Carpinteri and his team reportedly simulated an earthquake by crushing brittle rock segments in a pressure machine, and found that the combination of nitrogen atoms and linen fibers caused a chemical reaction that created a distinct face image in the piece of cloth.

In 1988, radiocarbon image dating done on the shroud at Oxford University indicated it was only 728 years old, thus causing scientists to suggest that the piece of linen was actually a forgery from the medieval times. Carpinteri's most recent study explains that the emissions, along with creating the facial image, could have also caused the cloth to be inaccurately dated. The radiation on the shroud caused by the earthquake would have given the cloth an artificially youthful age when carbon -14 testing was done on it in 1988. Additionally, the study argues that there was in fact an 8.2 earthquake in Jerusalem in 33 a.d.

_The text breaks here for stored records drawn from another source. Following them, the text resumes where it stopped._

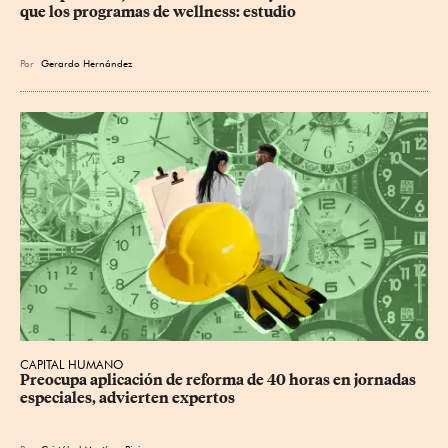
que los programas de wellness: estudio
Por
Gerardo Hernández
CAPITAL HUMANO
Preocupa aplicación de reforma de 40 horas en jornadas 
especiales, advierten expertos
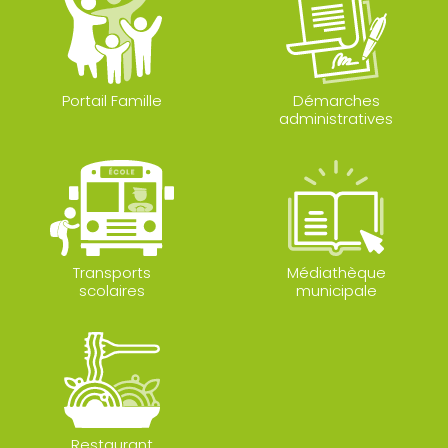
Portail Famille
Démarches
administratives
Transports
Médiathèque
scolaires
municipale
Restaurant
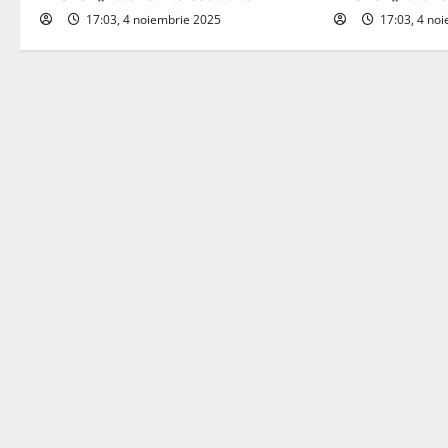
17:03, 4 noiembrie 2025
17:03, 4 no
g
a
t
i
o
n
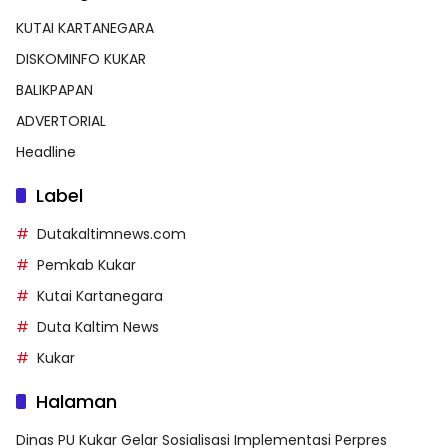
KUTAI KARTANEGARA
DISKOMINFO KUKAR
BALIKPAPAN
ADVERTORIAL
Headline
Label
Dutakaltimnews.com
Pemkab Kukar
Kutai Kartanegara
Duta Kaltim News
Kukar
Halaman
Dinas PU Kukar Gelar Sosialisasi Implementasi Perpres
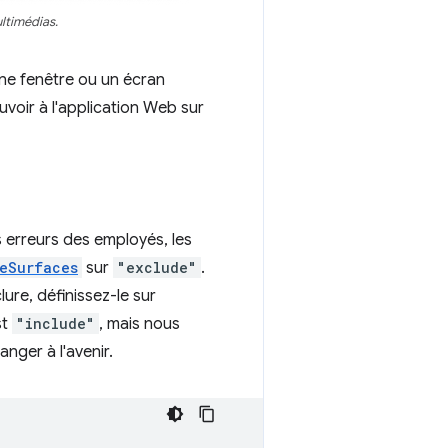
ultimédias.
ne fenêtre ou un écran
uvoir à l'application Web sur
s erreurs des employés, les
eSurfaces
sur
"exclude"
.
ure, définissez-le sur
st
"include"
, mais nous
nger à l'avenir.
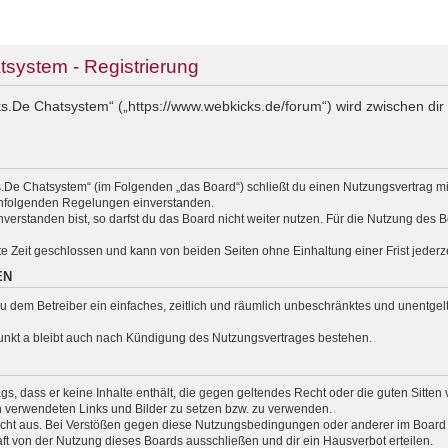
ystem - Registrierung
.De Chatsystem“ („https://www.webkicks.de/forum“) wird zwischen dir 
.De Chatsystem“ (im Folgenden „das Board“) schließt du einen Nutzungsvertrag m
nachfolgenden Regelungen einverstanden.
erstanden bist, so darfst du das Board nicht weiter nutzen. Für die Nutzung des Bo
e Zeit geschlossen und kann von beiden Seiten ohne Einhaltung einer Frist jederz
EN
t du dem Betreiber ein einfaches, zeitlich und räumlich unbeschränktes und unentg
unkt a bleibt auch nach Kündigung des Nutzungsvertrages bestehen.
rags, dass er keine Inhalte enthält, die gegen geltendes Recht oder die guten Sitte
en verwendeten Links und Bilder zu setzen bzw. zu verwenden.
cht aus. Bei Verstößen gegen diese Nutzungsbedingungen oder anderer im Board v
 von der Nutzung dieses Boards ausschließen und dir ein Hausverbot erteilen.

"Moreover, if we assign the image imprinted on the Shroud to the Man who died during the Passover of 33 a.d., there are at least three documents in the literature attesting the occurrence of disastrous earthquakes during that event," the authors of the study argue.

Some have denounced the scientists' recent study, however, arguing that if the shroud was affected by radiation, why haven't other archaeological and geological material from the same area sustained the same affect.

"It would have to be a really local effect not to be measurable elsewhere," Gordon Cook, a professor of environmental geochemistry at the University of Glasgow, told Live Science, which reported on the recent study's findings. "People have been measuring materials of that age for decades now and nobody has ever encountered this."

Cook said that believing in the Shroud of Turin is due in large part to faith, adding: "If you want to believe in the Shroud of Turin, you believe in it."